Honeymoons, Babymoons and Jobbymoons?
NY Times, Sarah Firshein
June 8, 2018

Last September, a week after leaving her job, Hirumi Nanayakkara did what any high-achieving and organized unemployed person would do: She woke up, ate breakfast and wrote a checklist. Instead of tasks like “update LinkedIn” or “email recruiters,” though, her to-dos included “eat noodles,” “get a massage” and “go to the beach” — exactly what one does while vacationing in the Balinese town of Padangbai.

Ms. Nanayakkara, 34, had flown to Indonesia a few days after finishing a project at LittleBits, the electronic building blocks company where she had been hired as employee No. 5. Five and a half years later, after helping expand the start-up to more than 100 employees, she felt it was time to move on — but not without taking a break first.

“Part of the reason for getting away was to immerse myself in nontechnology-related things, because I had done that every day at work,” she said. She also wanted to learn to cook Indonesian food, her favorite. “When people asked, ‘Are you doing your ‘Eat, Pray, Love’ trip?’ I said, ‘No, I’m doing my ‘Eat, Eat, Eat’ trip,’” she said.

Honeymoons and babymoons are both culturally anointed trips timed to big life events. But there’s no common name for the trip that follows another milestone: switching jobs. Although these “jobbymoons” (as we might call them) vary, based on employment circumstances, budget and personal passions, they often share one objective: to exorcise the vestiges of the last job before starting the next one.

“Travel is great because people learn a lot about themselves,” said Joy Lin, a career coach on the jobs site The Muse. “But you have to know what you’re hoping to get out of it. You don’t want to use travel as an escape between one job that you don’t like and the next job that you don’t like.”

Ms. Nanayakkara, now the director of experience at Quip, the toothbrush start-up, used her Bali excursion to focus on four goals: “chill out, get rid of my eye twitch, eat as much local cuisine as possible and define what I want next in life.” Eleven days into the two-week trip, she had checked them all off. Because she didn’t already have her next job lined up, she also wrote down a list of what she hoped it would offer; among the items, “collaborative team” and “creative strategy.”

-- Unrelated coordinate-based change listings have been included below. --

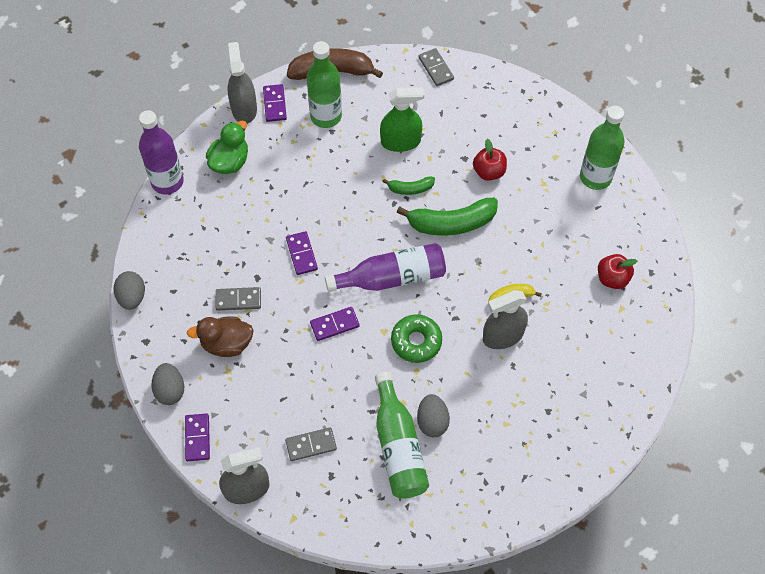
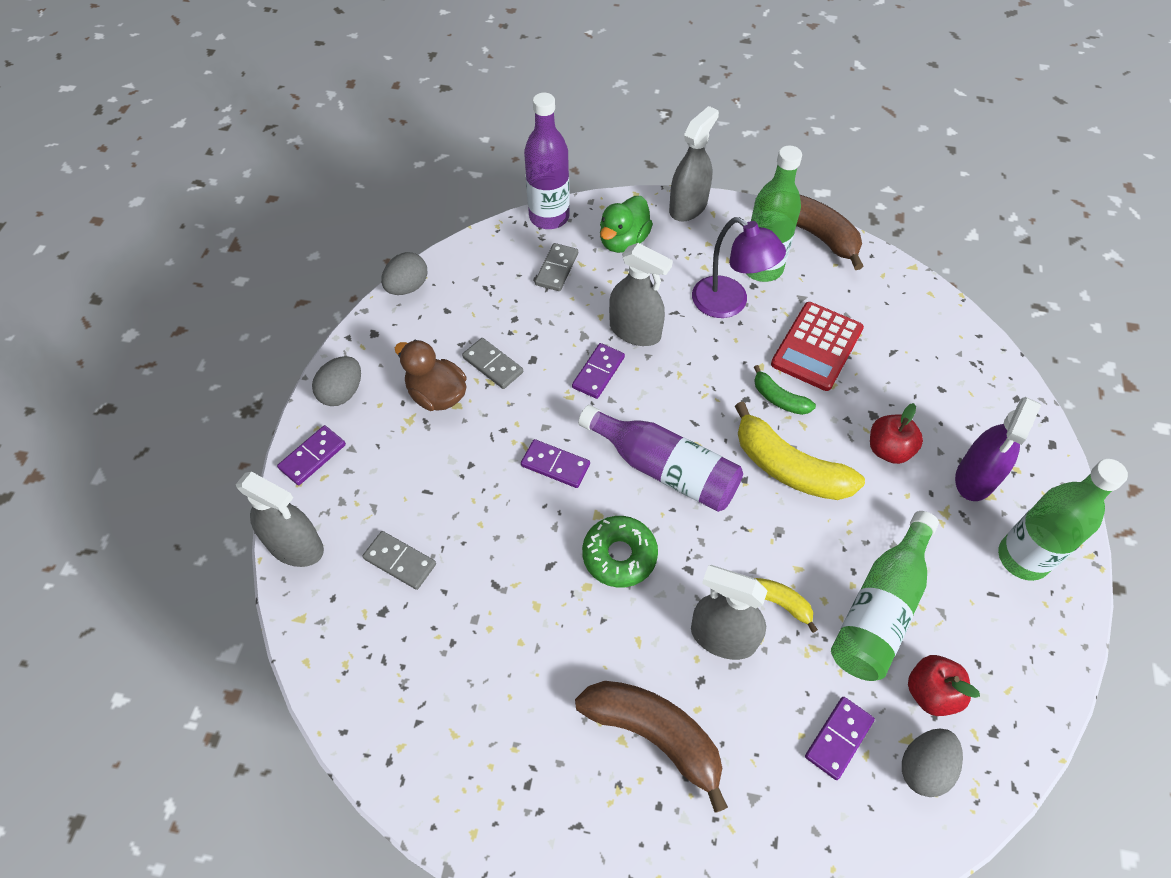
camera: 45 degrees right, 5 degrees down
green duck [206,121,248,174] -> green duck turned 135 degrees clockwise [600,196,653,253]
purple domino [263,84,287,122] -> purple domino moved to [805,697,875,780]
green bottle [375,372,429,499] -> green bottle moved to [831,511,939,681]
green spray bottle [380,87,424,152] -> red calculator [771,302,864,391]
green banana [396,198,498,235] -> yellow banana [735,402,865,500]
grey egg [417,394,450,437] -> grey egg moved to [902,729,963,797]
grey domino [419,48,454,86] -> grey domino moved to [535,243,578,291]
none -> brown banana [575,681,728,813]
none -> grey spray bottle [609,243,673,346]
none -> purple lamp [692,217,786,318]
none -> purple spray bottle [955,397,1041,501]

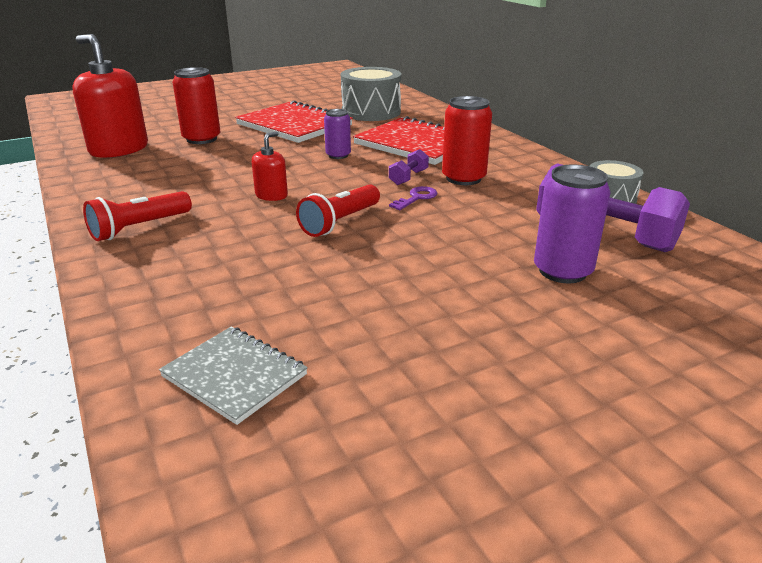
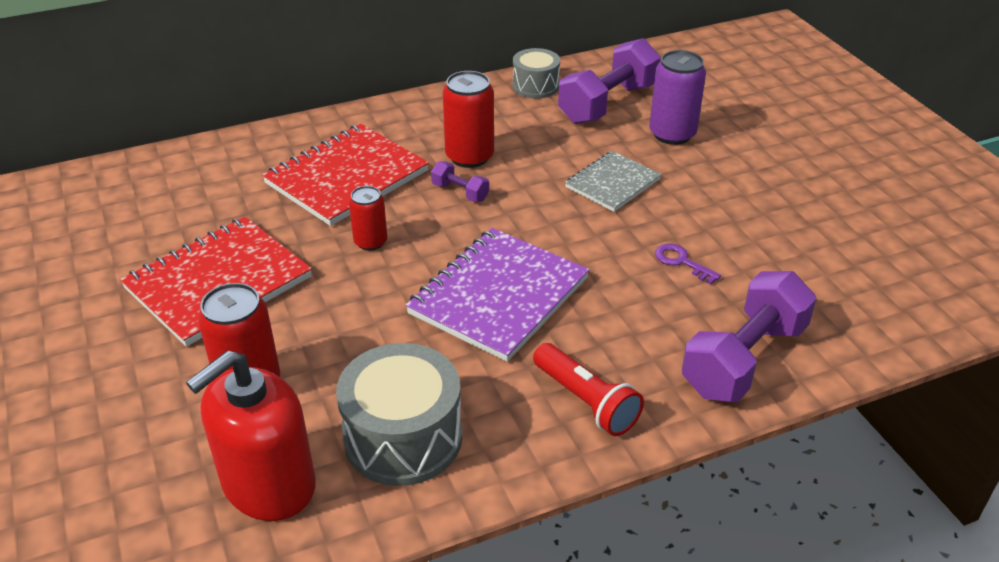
camera: 85 degrees left, 10 degrees up
grey notebook [159,326,308,425] -> grey notebook moved to [565,151,661,212]
red soap dispenser [252,131,288,201] -> purple notebook [405,228,590,362]
red flashlight [296,184,380,237] -> none
purple can [324,109,351,159] -> red can [349,186,387,251]
grey drum [341,67,401,121] -> grey drum moved to [336,343,462,486]
purple key [389,186,437,210] -> purple key moved to [655,243,721,284]
none -> purple dumbbell [682,271,817,402]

Those who have secured their next opportunities say the chance to disconnect can be just as valuable. In between leaving a full-time position at a public relations and marketing firm and starting work on Ward 6 Marketing, an agency of his own, Heath Fradkoff, 40, traveled with his wife to Ireland. They wanted a vacation where they could traipse around a city — Dublin — for a few days before exploring the countryside.

“Here was a period when I didn’t need to be on the grid and I didn’t need to react to anything,” Mr. Fradkoff said. “We wanted to go as far as we could and make as big a deal of this vacation as possible, since it was the only time when I had absolutely no responsibilities, work-wise.”

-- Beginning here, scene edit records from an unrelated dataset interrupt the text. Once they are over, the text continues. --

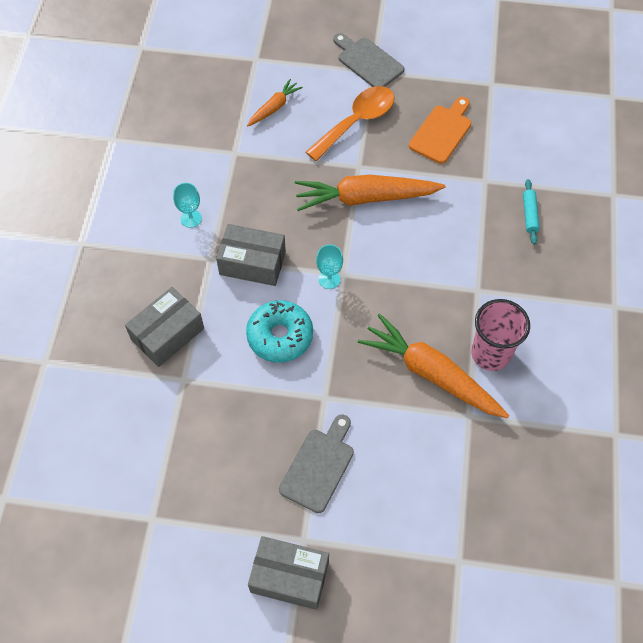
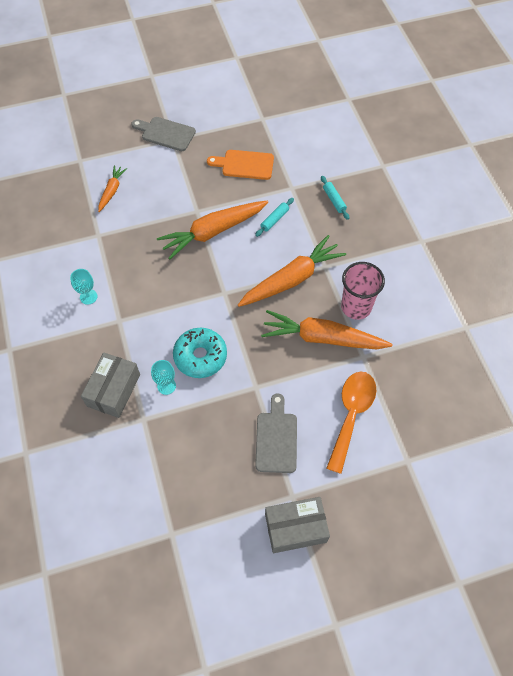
camera: 25 degrees left, 0 degrees up
grey box [216,224,286,286] -> none
orange spoon [306,86,395,161] -> orange spoon moved to [326,372,376,474]
turquoise goblet [316,245,343,289] -> turquoise goblet moved to [151,360,176,395]
orange cutting board [409,97,471,164] -> orange cutting board turned 90 degrees counterclockwise [207,150,274,180]
none -> orange carrot [238,235,346,307]
none -> turquoise rolling pin [255,198,294,237]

Unlike “bleisure” travel or “bizcations,” which blur business and recreation, trips between jobs involve zero business.

“You’re not battling against the friction you might feel if you’re currently employed and you feel you can’t get away. When you do start your new job, it’s better if you’re not rolling into it exhausted, with baggage from the last position,” said Michelle Gielan, a positive psychology expert who, along with her husband, Shawn Anchor, partnered with the U.S. Travel Association on a 2016 vacation study for the organization’s Project: Time Off initiative. The study found that 55 percent of American workers who are employed at least 35 hours a week with paid time off, don’t use all of their vacation. In 2015, Americans took approximately four fewer vacation days than they did in 2000, the study said.

“It used to be that you’d have lifetime employment with one employer, and that you’d never really have breaks,” said John Challenger, the chief executive at Challenger, Gray & Christmas, an executive-outplacement firm. “Now we’re seeing plenty of people who decide to take advantage of the natural gaps that occur in one’s work history.”

Data suggests that job-hopping behavior may be generational; according to LinkedIn, in 2016, millennials switched jobs 2.2 times more than nonmillennials and had a lower median tenure before hopping.

Mr. Challenger said that the chance to take time off can be the silver lining to “no-fault job loss”; say, companywide downsizing.

When she was laid off from Tasting Table last fall, Bertha Chen, 26, dove headfirst into networking, interviewing and freelancing. “With no job, I was worried about where my life was going. I’m someone who has to know my next step before doing anything crazy — like jumping on a plane,” she said.

After six weeks of searching, Ms. Chen got an offer as an account coordinator at Pinterest; the position was to begin in two weeks. Two hours and eight minutes after accepting it, she bought a plane ticket to Costa Rica and departed less than 36 hours later. Although she didn’t love traveling alone and wasn’t wowed by the destination, the five-day vacation impressed upon her one important lesson. “I had zero time to do research, and although the trip wasn’t perfect, I realized that going with the flow also works out,” she said. “I don’t have to plan every minute.”

However unusual it may have felt to her at the time, Ms. Chen’s getaway matches a trend; today more than 50 percent of Google Flights searches are for trips departing less than 30 days out. To counter the premium of 11th-hour airfare, Ms. Chen paid $11 a night for a serviceable, if bare-bones, hostel.

Other life circumstances can make the cost of a trip between jobs easier to bear. By the time she left for Bali, Ms. Nanayakkara, who had gotten married a few months before, was already on her new husband’s health insurance, sparing her hundreds, if not thousands, in would-be Cobra payments. She had also tracked airfare on Kayak and Google Flights before finding a round-trip ticket for $850. Mr. Fradkoff and his wife had saved well and had not taken any big trips in the year leading up to their week in Ireland; he had also lined up his fledgling firm’s first few projects, with kickoff dates scheduled immediately after their return.

“On the one hand, you’ve wrapped up with your former clients — no one is going to email or call you,” Mr. Fradkoff said. “But you also know you’ll be starting a bunch of new stuff when you get back. You’re starting down a new path; you want to mark the occasion, celebrate it and prepare yourself.”